Actions to take —
- A) Copy from the submission rules, word for word, the passage starting at "Spell check this" and ending at "make it work.".
- B) List every file that the submission rules say a submission must include.
- C) Translate this sentence from the submission rules into Spanish: "Programs submitted to wrong class and/or wrong sections will not be graded."

Text passage —
┄┄┄┄┄┄┄┄┄┄

Name this file README
rather than
readme or
Readme.
Spell check this file; otherwise, you may risk lower grade.
Missing
README costs you 50%,
poorly written README costs
you 30%, and submitting a non-text file costs you 30%.
-
Not-compile programs receive 0 point.
By not-compile, I mean any reason that could cause an
unsuccessful compilation, including missing files, incorrect
filenames, syntax errors in your programs, incorrect makefile
and so on. Double check your files before you submit, since I
will not
change your program to make it work.
-
Compile-but-not-run programs receive no more than 50%.
Compile-but-not-run means you have attempted
to solve the problem to certain extent but you failed to
make it working properly. A meaningless or vague program receives
no credit even though it compiles successfully. Another common
problem is that your makefile could successfully process your
source files (i.e., compiled successfully); but, your
makefile does not generate an executable file with the desired
filename (i.e.,
prog7
in this assignment). If this happens, I will consider your
submission as compile-but-not-run.
-
Programs delivering incorrect result, incomplete result,
or incompatible output receive no more than 70%.
- Use asynchronous channels only.
You will receive
no credit if you use any other synchronization primitives
(i.e., mutex locks, semaphores and monitors).
- You will receive
no credit if
(1) you use global variables,
(2) do not use random number generator to assign UIDs,
and
(3) process Pi knows more than
the value of i and its UID.
- Each race condition, busy waiting, and
deadlock costs you 10%.
-
All deductions mentioned above are cumulative!
This means that even though you have turned in a correct
program, you could get very low grade. For example, if your
submission does not have the necessary program and function
headings (30% off), does not have enough comments (30% off),
compiles but not runs correctly (30% off), and contains a race
condition, then you will receive
80×(100-30-30-30-10)%=0 points.
-
Programs submitted to wrong class and/or wrong sections
will not be graded.
-
Your submission should include the following files:
- File thread.h
that contains all class definitions of your threads.
- File thread.cpp
contains all class implementations of your threads.
- File thread-main.cpp
contains the main program.
- File Makefile
is a makefile that compiles the above three files
to an executable file
prog7.
Since we will use Solaris
to grade your programs, your makefile should make
sure all paths are correct. Note also that
without following this file structure your program
is likely to fall into the compile-but-not-run
category, and, as a result, you may get low grade.
So, before submission, check if you have the
proper file structure and correct makefile.
Note that your Makefile
should not activate
the visualization system.
- File README.
-
Always start early, because I will not grant any extension if
your home machine, your phone line or the department machine
crashes in the last minute.
- Since the rules are all clearly stated
above, no leniency will be given. So, if you have anything in doubt,
please ask for clarifications.

┄┄┄┄┄┄┄┄┄┄

Extracted material —

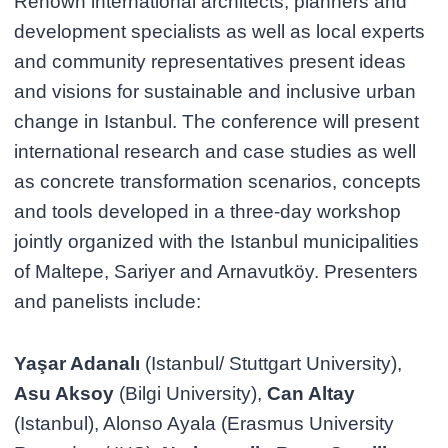
Renown international architects, planners and
development specialists as well as local experts
and community representatives present ideas
and visions for sustainable and inclusive urban
change in Istanbul. The conference will present
international research and case studies as well
as concrete transformation scenarios, concepts
and tools developed in a three-day workshop
jointly organized with the Istanbul municipalities
of Maltepe, Sariyer and Arnavutköy. Presenters
and panelists include:
Yaşar Adanalı
(Istanbul/ Stuttgart University),
Asu Aksoy
(Bilgi University),
Can Altay
(Istanbul), Alonso Ayala (Erasmus University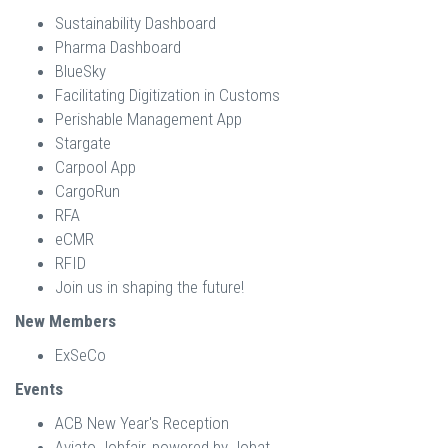
Sustainability Dashboard
Pharma Dashboard
BlueSky
Facilitating Digitization in Customs
Perishable Management App
Stargate
Carpool App
CargoRun
RFA
eCMR
RFID
Join us in shaping the future!
New Members
ExSeCo
Events
ACB New Year's Reception
Aviato Jobfair, powered by Jobat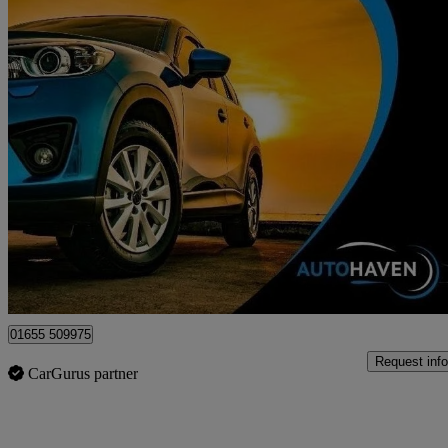
2018 Ford EcoSport
1.0 Ecoboost 125 Titanium 5dr
70,193 miles
£6,495
Fair De
Surbiton
01655 509975
Request info
CarGurus partner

┄┄┄┄┄┄┄┄┄┄

Written answers —
- A)
Spell check this file; otherwise, you may risk lower grade.
Missing
README costs you 50%,
poorly written README costs
you 30%, and submitting a non-text file costs you 30%.
-
Not-compile programs receive 0 point.
By not-compile, I mean any reason that could cause an
unsuccessful compilation, including missing files, incorrect
filenames, syntax errors in your programs, incorrect makefile
and so on. Double check your files before you submit, since I
will not
change your program to make it work.

- B)
thread.h
thread.cpp
thread-main.cpp
Makefile
README

- C) Los programas entregados a la clase equivocada y/o a las secciones equivocadas no serán calificados.